Crispy Chicken Cutlets With Carrot and Kale Salad
Yes, chicken cutlets are familiar, but this recipe creates golden, crusty, and tender results every time. Plus, the torn lacinato kale and shaved carrot salad adds a modern edge to the crowd-pleasing cutlet. You can prep the salad a day ahead of time: wash, de-stem, and tear the kale. To shave the carrots into ribbons, thoroughly wash and scrub them. Then, using a Y-shaped peeler, shave off thin ribbons of carrot. You can store the ribbons in a bowl of cold water in the refrigerator for up to a day ahead of time. The dressing will also keep overnight in an airtight container.
Yields: 4
Nutrition
Calories 544
Fat 32g
Sat Fat 5g
Cholesterol 158mg
Fiber 3g
Protein 35g
Carbohydrate 28g
Sodium 889mg
Sugar 4g
Ingredients
2 large eggs
2 tablespoons Dijon mustard, divided
2 cups panko
4 4-oz. chicken cutlets
1 teaspoon kosher salt, plus more to taste
¾ teaspoon black pepper, plus more to taste
½ cup olive oil, divided
2 tablespoons fresh lemon juice
1 carrot, peeled and shaved into ribbons
5 ounces lacinato kale, torn
Directions
Whisk together eggs and 1 tablespoon mustard in a shallow dish.
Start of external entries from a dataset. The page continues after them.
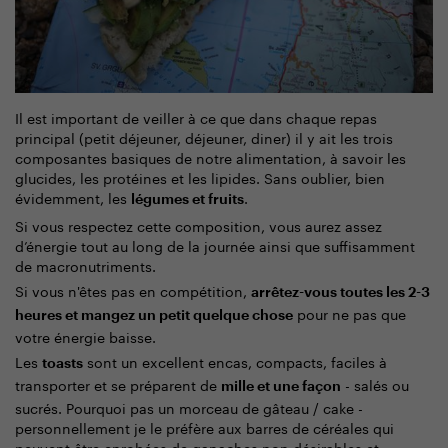
Il est important de veiller à ce que dans chaque repas
principal (petit déjeuner, déjeuner, diner) il y ait les trois
composantes basiques de notre alimentation, à savoir les
glucides, les protéines et les lipides. Sans oublier, bien
évidemment, les
.
légumes et fruits
Si vous respectez cette composition, vous aurez assez
d’énergie tout au long de la journée ainsi que suffisamment
de macronutriments.
Si vous n'êtes pas en compétition,
arrêtez-vous toutes les 2-3
pour ne pas que
heures et mangez un petit quelque chose
votre énergie baisse.
Les
sont un excellent encas, compacts, faciles à
toasts
transporter et se préparent de
- salés ou
mille et une façon
sucrés. Pourquoi pas un morceau de gâteau / cake -
personnellement je le préfère aux barres de céréales qui
peuvent être enrobées de ganaches non désirables et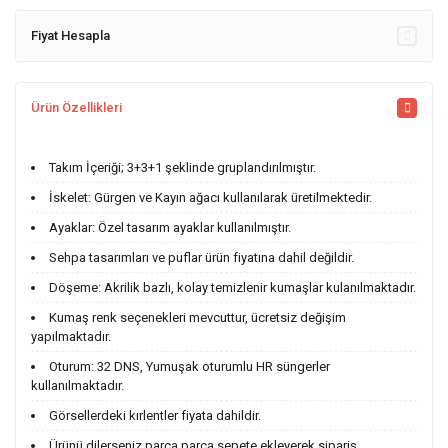
Fiyat Hesapla
Ürün Özellikleri
Takım İçeriği; 3+3+1 şeklinde gruplandırılmıştır.
İskelet: Gürgen ve Kayın ağacı kullanılarak üretilmektedir.
Ayaklar: Özel tasarım ayaklar kullanılmıştır.
Sehpa tasarımları ve puflar ürün fiyatına dahil değildir.
Döşeme: Akrilik bazlı, kolay temizlenir kumaşlar kulanılmaktadır.
Kumaş renk seçenekleri mevcuttur, ücretsiz değişim
yapılmaktadır.
Oturum: 32 DNS, Yumuşak oturumlu HR süngerler
kullanılmaktadır.
Görsellerdeki kırlentler fiyata dahildir.
Ürünü dilerseniz parça parça sepete ekleyerek sipariş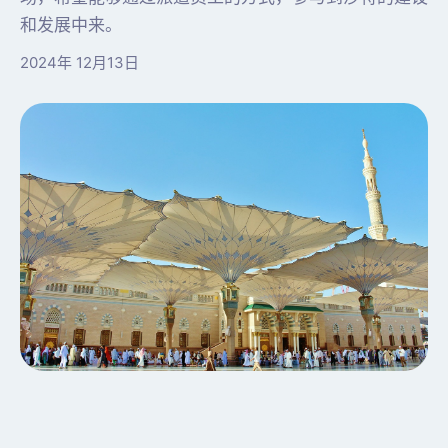
和发展中来。
2024年 12月13日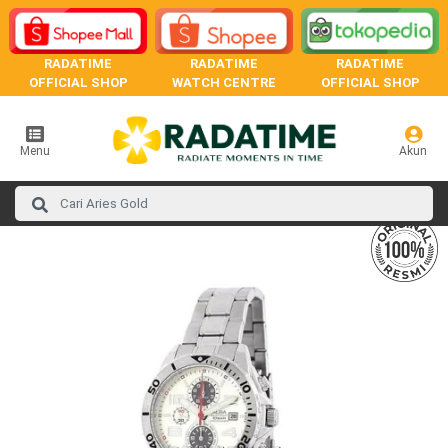
RADATIME
RADATIME
RADATIME
OFFICIAL SHOP
WATCH CENTRE
OFFICIAL SHOP
Menu
Akun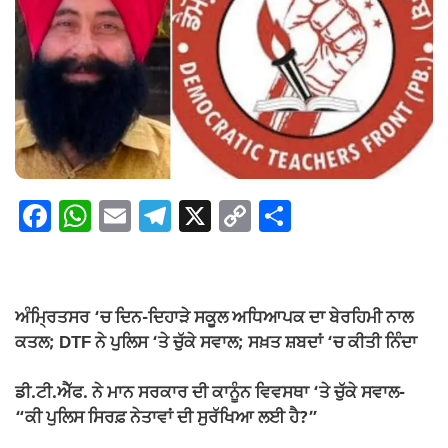
F
W
E
T
X
C
S
a
h
m
el
o
h
c
at
ail
e
p
ar
e
s
gr
y
e
ਅੰਮ੍ਰਿਤਸਰ ‘ਚ ਦਿਨ-ਦਿਹਾੜੇ ਸਕੂਲ ਅਧਿਆਪਕ ਦਾ ਬੇਰਹਿਮੀ ਨਾਲ
b
A
a
Li
ਕਤਲ; DTF ਨੇ ਪੁਲਿਸ ‘ਤੇ ਚੁੱਕੇ ਸਵਾਲ; ਸਖ਼ਤ ਸ਼ਬਦਾਂ ‘ਚ ਕੀਤੀ ਨਿੰਦਾ
o
p
m
n
ਡੀ.ਟੀ.ਐੱਫ. ਨੇ ਮਾਨ ਸਰਕਾਰ ਦੀ ਕਾਨੂੰਨ ਵਿਵਸਥਾ ‘ਤੇ ਚੁੱਕੇ ਸਵਾਲ-
o
p
k
“ਕੀ ਪੁਲਿਸ ਸਿਰਫ਼ ਨੇਤਾਵਾਂ ਦੀ ਸੁਰੱਖਿਆ ਲਈ ਹੈ?”
k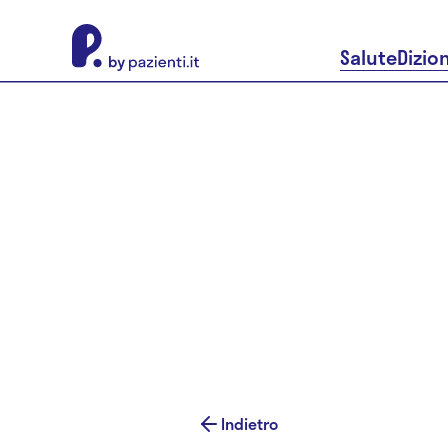
About Pazienti.it
Salute
Dizio
Indietro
Place panko in another shallow dish.
Season chicken with 1 teaspoon salt and ¾ teaspoon pepper. Dip cutlets in egg mixture, then dredge in panko, pressing to adhere.
Heat 2 tablespoons oil in a large skillet over medium. Add 2 cutlets and cook until golden brown and cooked through, about 4 minutes per side. Transfer to a paper towel–lined plate. Repeat with 2 tablespoons oil and remaining 2 cutlets. Cover with aluminum foil to keep warm.
Whisk together lemon juice and remaining 1 tablespoon mustard and ¼ cup oil; season to taste with salt and pepper. Add carrot and kale; toss to coat. Serve salad with chicken.